A little cry. I find that makes me more present.
I am pleased with wiping the shortcuts to Solitaire on my computer. I have grown addicted, I got wired on it, and I want to stop. I had a good weekend with friends. The trouble with this Behavioural Activation is that I don’t have anything I want to activate.
-What about looking for a job?
No. I don’t actually want to. I know I have to.
I hated that last job, and the one before I hated so much I walked out with the immediate intention of taking all my sleeping pills. Oh, various things. I started in the October, and then saw that they had had targets for the September but had been too sluggish to recruit me on time; and then the Enhanced Criminal Records Check did not come through until February, so one Children’s Centre refused to work with me until then. This gets a rueful smile from her. As a front line worker I am sure she has similar experiences of Management.
I start to tell her of a particular fouled up encounter, and cry. I feel I want to express anger, but this is difficult. I must explain to her that I am still in enough control not to get violent, I must check that she is not distressed by it. Weeping is OK, I can weep about it.
I realise I am projecting.
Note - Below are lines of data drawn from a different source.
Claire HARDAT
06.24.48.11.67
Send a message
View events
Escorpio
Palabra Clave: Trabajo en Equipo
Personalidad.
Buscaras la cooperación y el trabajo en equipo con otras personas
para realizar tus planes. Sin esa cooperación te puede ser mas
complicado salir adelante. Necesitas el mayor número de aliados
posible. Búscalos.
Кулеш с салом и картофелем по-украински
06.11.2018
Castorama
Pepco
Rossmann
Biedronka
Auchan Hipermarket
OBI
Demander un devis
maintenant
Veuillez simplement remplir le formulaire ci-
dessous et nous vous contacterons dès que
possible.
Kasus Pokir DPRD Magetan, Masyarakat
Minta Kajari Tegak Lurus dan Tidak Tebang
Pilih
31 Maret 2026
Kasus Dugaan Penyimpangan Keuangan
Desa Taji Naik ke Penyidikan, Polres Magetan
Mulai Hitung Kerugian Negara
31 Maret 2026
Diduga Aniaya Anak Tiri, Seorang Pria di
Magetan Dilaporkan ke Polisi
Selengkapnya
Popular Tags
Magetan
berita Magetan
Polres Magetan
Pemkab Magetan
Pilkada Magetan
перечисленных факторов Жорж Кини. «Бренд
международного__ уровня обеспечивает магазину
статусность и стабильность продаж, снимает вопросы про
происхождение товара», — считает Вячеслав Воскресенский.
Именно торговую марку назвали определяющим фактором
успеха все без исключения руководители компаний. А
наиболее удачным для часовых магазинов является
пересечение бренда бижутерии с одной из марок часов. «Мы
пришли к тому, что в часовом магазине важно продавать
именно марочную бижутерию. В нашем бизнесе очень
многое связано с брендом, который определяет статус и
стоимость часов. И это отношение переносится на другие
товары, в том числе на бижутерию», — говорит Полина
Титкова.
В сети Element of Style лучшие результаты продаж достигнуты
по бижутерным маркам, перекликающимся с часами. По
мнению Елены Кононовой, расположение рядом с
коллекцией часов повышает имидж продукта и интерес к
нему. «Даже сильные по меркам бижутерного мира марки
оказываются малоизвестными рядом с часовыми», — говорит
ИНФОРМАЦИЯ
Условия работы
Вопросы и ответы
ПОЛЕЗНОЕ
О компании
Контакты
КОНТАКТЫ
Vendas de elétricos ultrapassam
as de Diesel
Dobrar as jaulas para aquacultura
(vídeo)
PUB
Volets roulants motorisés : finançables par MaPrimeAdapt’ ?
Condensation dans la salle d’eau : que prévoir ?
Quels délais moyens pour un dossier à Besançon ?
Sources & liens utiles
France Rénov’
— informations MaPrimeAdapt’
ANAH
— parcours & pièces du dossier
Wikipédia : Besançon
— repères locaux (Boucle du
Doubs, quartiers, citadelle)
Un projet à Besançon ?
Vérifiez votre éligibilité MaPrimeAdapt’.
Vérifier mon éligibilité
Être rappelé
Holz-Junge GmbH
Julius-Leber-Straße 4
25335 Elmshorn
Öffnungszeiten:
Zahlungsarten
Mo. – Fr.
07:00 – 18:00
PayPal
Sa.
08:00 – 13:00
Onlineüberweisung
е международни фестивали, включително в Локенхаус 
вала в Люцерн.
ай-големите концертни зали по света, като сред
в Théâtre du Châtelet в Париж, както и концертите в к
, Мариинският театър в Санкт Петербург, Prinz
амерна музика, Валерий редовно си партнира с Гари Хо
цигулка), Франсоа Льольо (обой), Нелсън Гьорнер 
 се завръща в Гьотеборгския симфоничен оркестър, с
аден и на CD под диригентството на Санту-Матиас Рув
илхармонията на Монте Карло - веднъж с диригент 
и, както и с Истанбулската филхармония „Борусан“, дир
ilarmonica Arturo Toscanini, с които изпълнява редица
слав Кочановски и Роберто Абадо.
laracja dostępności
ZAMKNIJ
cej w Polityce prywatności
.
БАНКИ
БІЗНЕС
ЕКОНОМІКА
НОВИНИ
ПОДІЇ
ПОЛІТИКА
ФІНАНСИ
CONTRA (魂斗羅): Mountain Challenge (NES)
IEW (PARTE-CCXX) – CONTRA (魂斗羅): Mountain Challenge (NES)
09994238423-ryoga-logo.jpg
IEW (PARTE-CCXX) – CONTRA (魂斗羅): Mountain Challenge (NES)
This is my own stuff around my anger, part of the problem I have with feeling it is feeling unable to express it. And then I realise that it is a genuine prediction or understanding of how other people think and will respond- just not a very accurate one. It is one I created in childhood. Why is it that I can “put away childish things” in so many aspects of life, but have retained them in this?
She thinks I would be better with counselling. I could talk about relationships.
-You talked about that lady.
Oh! I had not thought of her today at all. Hmp.
Nicola needs rid of me. I am irritated that I should just be wound up and sent off. She goes for her next client, who has been kept waiting, and I stand looking through the glass in the fire exit, at the tree, trying to calm down a bit. Then I go to Tesco.
In the afternoon, I would like to walk along the river, but it is as high as in my header photograph. It has been higher, that is river mud on the concrete by the lock. Still it flows over the bank to create a marsh, and the overflow from the lake floods down the bridleway. It is as bright and beautiful as earlier this month, not a cloud, but much colder and wading is not a good option.
Could I think differently of that last job? I did not achieve what I was paid to achieve, because it was not thought out. And all that time the possibility of thinking positively rather than negatively percolated in me, and three months after I finished I committed to being positive. I hated that job. Can I think differently of it now?